Testo di studio:
----------

La relazione della perizia, che è stata effettuata dal medico legale Antonello Cirnelli e dall’oncologo Valter Bortolussi, è stata depositata nei giorni scorsi e verrà discussa con i due medici a fine settembre. I periti della Procura di Vicenza hanno quindi confermato quello che già era emerso: quando Michele Merlo andò dal dottor Vitaliano nel suo studio a Rosà era già evidente che non si poteva trattare solo di un trauma muscolare (come aveva ritenuto il medico) e il professionista avrebbe dovuto inviare il ragazzo in pronto soccorso per urgenti analisi del sangue che avrebbero accertato la vera origine di quell’ematoma e degli altri sintomi che Merlo presentava: una leucemia. Ovviamente non c’è certezza che il 28enne si sarebbe con certezza potuto salvare.

Il 28enne cantante vicentino, ex concorrente di Amici e X Factor come si ricorderà è morto a causa di una leucemia fulminante il 6 giugno del 2021 all’ospedale di Bologna. Al dottor Vitaliano, con studio a Rosà, cui l’artista si rivolse il 26 maggio dello scorso anno per un ampio ematoma alla coscia sinistra, fu curato per uno strappo muscolare. Il 2 giugno Merlo si presentò poi all’ambulatorio di continuità assistenziale di Vergato, sulle colline di Bologna, dove viveva la fidanzata e dove il cantante: aveva febbre, forti emicranie e placche in gola. Anche questo medico mandò il cantante a casa, questa volta con una diagnosi di tonsillite. Tuttavia, la prima perizia richiesta dalla Procura di Bologna ha stabilito che in quella occasione anche una giusta diagnosi sarebbe stata già tardiva e non avrebbe lasciato scampo allo sfortunato giovane: «Nessuna terapia somministrata il 2 giugno – avevano stabilito gli esperti – avrebbe evitato il decesso».

----------

Materiale di studio:
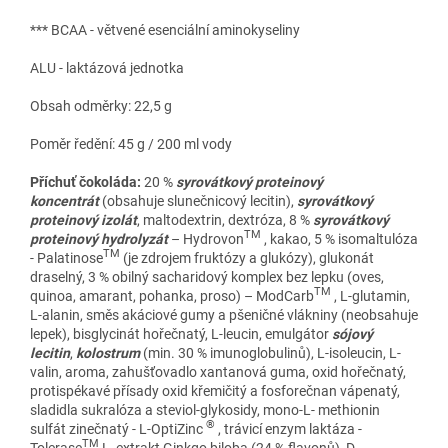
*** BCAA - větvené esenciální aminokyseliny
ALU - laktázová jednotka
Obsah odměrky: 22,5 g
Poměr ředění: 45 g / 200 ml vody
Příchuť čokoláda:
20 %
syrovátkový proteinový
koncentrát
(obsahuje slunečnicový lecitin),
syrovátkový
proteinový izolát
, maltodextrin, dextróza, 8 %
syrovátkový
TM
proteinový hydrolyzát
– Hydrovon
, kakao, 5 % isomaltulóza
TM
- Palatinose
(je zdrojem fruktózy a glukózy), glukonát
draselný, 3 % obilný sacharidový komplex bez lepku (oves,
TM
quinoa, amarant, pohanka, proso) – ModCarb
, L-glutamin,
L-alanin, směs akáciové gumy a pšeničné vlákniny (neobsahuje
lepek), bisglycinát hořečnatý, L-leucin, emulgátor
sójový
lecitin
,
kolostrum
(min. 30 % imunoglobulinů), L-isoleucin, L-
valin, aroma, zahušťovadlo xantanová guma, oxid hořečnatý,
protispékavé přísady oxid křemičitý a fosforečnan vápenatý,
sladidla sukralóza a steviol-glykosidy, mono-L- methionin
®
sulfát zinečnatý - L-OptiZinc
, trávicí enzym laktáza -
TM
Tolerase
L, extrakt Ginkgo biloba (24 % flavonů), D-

----------

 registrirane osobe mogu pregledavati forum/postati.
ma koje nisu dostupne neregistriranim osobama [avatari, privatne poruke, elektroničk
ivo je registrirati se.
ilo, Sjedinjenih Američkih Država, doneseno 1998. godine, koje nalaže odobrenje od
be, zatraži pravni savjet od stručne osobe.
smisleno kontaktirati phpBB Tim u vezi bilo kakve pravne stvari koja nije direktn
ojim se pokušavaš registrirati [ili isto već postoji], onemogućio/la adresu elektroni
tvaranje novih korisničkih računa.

----------

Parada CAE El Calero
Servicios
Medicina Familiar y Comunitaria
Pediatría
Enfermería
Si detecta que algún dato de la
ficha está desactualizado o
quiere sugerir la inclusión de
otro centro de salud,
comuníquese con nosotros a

----------

Consegne dell'esercizio:
1. Indica se ciascuna affermazione concorda con il testo di studio e cita tra virgolette le parole del testo che lo decidono: (a) la perizia della Procura di Vicenza è stata effettuata da un medico legale e da un oncologo; (b) il dottor Vitaliano aveva il suo studio a Vergato; (c) secondo gli esperti della prima perizia della Procura di Bologna, una terapia somministrata il 2 giugno avrebbe evitato il decesso.
2. Elenca tutte le località geografiche nominate nel testo di studio, indicando ciascuna una sola volta.
3. Trascrivi dal testo di studio il passo compreso tra "La relazione della" e "certezza potuto salvare.", estremi inclusi.

Le tue risposte:
1.
(a) Sì: "effettuata dal medico legale Antonello Cirnelli e dall’oncologo Valter Bortolussi".
(b) No: "quando Michele Merlo andò dal dottor Vitaliano nel suo studio a Rosà".
(c) No: "Nessuna terapia somministrata il 2 giugno – avevano stabilito gli esperti – avrebbe evitato il decesso".

2. Vicenza, Rosà, Bologna, Vergato

3.
La relazione della perizia, che è stata effettuata dal medico legale Antonello Cirnelli e dall’oncologo Valter Bortolussi, è stata depositata nei giorni scorsi e verrà discussa con i due medici a fine settembre. I periti della Procura di Vicenza hanno quindi confermato quello che già era emerso: quando Michele Merlo andò dal dottor Vitaliano nel suo studio a Rosà era già evidente che non si poteva trattare solo di un trauma muscolare (come aveva ritenuto il medico) e il professionista avrebbe dovuto inviare il ragazzo in pronto soccorso per urgenti analisi del sangue che avrebbero accertato la vera origine di quell’ematoma e degli altri sintomi che Merlo presentava: una leucemia. Ovviamente non c’è certezza che il 28enne si sarebbe con certezza potuto salvare.